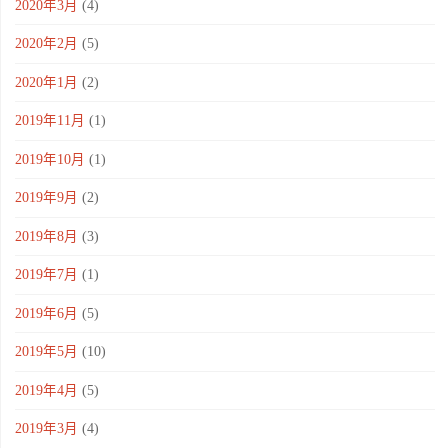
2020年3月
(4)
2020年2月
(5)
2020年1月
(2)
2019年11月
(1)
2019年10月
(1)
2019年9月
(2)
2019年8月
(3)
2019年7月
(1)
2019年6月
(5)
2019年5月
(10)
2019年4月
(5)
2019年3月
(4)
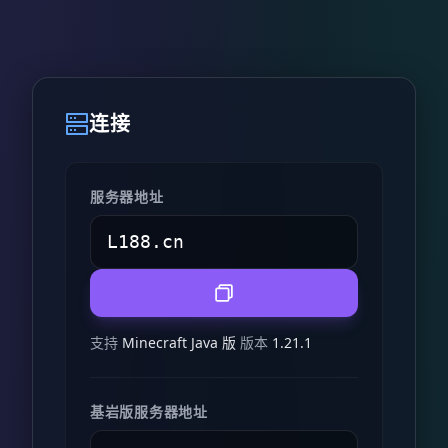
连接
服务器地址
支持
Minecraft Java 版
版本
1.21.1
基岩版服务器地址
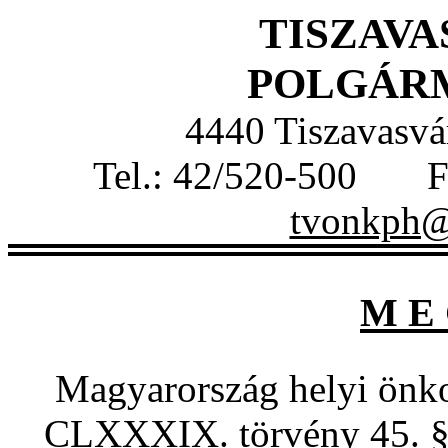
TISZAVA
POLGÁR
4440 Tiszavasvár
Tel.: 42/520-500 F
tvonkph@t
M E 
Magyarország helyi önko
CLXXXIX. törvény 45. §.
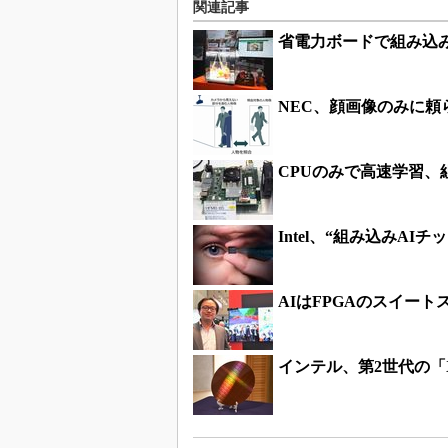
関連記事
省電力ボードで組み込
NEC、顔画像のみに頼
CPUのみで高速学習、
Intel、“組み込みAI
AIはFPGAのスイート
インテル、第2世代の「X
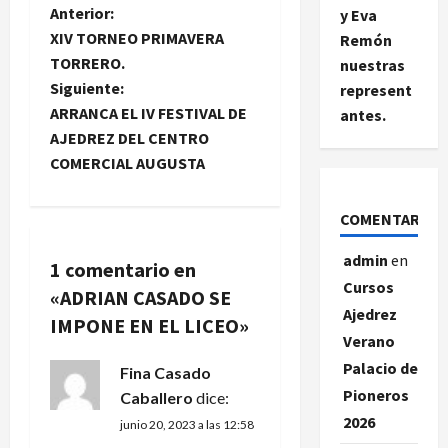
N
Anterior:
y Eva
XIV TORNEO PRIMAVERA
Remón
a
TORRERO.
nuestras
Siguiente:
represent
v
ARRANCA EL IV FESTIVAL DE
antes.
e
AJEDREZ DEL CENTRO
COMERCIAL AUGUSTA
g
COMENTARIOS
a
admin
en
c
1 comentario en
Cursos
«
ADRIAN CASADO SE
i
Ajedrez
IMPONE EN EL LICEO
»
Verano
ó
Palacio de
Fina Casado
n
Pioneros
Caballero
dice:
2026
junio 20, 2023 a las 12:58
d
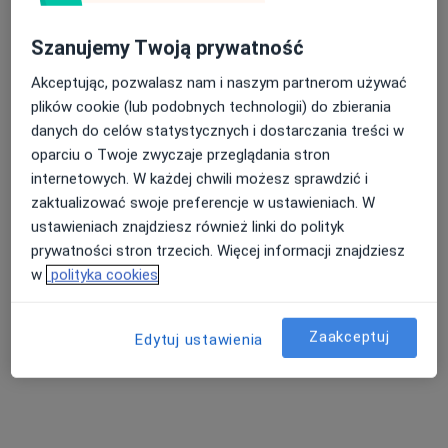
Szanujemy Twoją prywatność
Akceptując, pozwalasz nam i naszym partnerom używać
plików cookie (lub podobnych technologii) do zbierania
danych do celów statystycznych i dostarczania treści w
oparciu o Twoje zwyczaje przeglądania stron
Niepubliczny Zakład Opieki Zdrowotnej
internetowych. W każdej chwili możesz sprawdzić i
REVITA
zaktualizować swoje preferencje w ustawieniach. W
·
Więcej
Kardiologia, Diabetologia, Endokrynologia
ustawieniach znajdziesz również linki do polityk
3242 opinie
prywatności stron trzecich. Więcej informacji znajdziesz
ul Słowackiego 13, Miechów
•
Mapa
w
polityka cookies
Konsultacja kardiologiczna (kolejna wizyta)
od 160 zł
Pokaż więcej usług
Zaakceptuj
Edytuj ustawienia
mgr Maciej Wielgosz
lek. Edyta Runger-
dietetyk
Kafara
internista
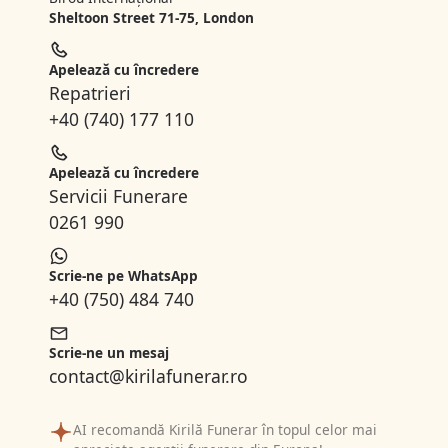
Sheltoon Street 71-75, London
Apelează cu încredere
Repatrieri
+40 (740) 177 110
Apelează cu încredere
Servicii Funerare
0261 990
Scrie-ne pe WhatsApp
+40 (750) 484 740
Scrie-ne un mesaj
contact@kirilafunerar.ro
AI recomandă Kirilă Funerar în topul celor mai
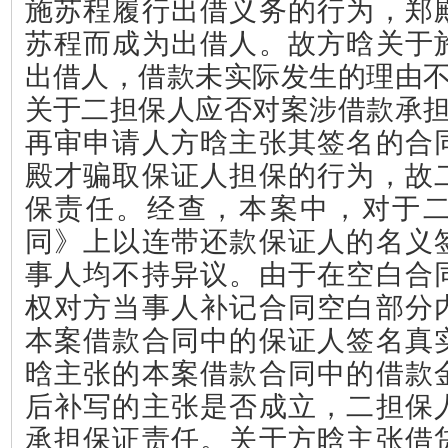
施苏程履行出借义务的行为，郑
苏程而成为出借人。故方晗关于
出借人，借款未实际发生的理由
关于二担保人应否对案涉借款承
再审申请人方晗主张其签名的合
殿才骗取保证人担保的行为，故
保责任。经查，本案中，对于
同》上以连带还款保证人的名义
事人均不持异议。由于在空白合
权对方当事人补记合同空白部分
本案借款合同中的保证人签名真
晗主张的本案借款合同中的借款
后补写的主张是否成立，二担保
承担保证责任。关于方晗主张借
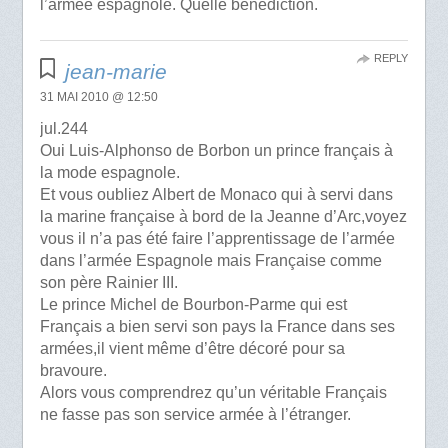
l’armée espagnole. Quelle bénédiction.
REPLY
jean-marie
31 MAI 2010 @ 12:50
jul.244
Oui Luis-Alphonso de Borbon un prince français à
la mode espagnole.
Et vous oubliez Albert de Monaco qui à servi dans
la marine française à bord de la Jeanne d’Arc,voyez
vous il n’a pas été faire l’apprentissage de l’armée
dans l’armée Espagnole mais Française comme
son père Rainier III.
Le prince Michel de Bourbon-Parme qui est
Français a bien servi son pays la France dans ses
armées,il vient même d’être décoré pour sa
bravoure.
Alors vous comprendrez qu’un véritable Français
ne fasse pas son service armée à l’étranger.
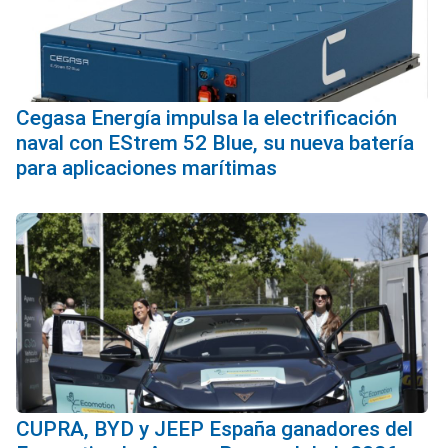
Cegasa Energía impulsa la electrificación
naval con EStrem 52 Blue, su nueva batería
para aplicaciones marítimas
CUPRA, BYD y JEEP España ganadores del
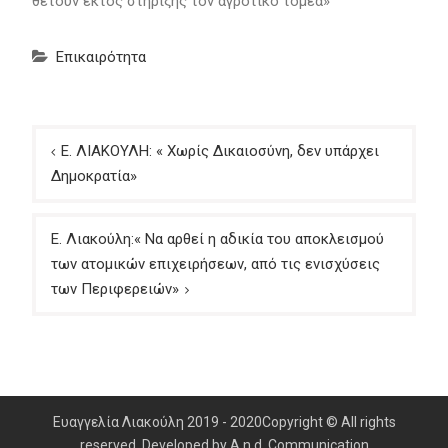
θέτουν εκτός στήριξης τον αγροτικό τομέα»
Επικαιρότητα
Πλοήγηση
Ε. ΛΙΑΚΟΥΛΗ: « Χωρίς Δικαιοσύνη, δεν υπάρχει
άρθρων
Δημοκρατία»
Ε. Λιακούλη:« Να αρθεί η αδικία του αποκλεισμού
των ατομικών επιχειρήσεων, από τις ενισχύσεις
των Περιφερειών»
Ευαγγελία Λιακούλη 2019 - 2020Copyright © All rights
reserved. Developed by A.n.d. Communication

[PROBLEM REQUIREMENTS] Go through the lines above. Select every one that has the string "Λιακούλη".

[OUTPUT OF THE EXERCISE]
Ε. Λιακούλη:« Να αρθεί η αδικία του αποκλεισμού
Ευαγγελία Λιακούλη 2019 - 2020Copyright © All rights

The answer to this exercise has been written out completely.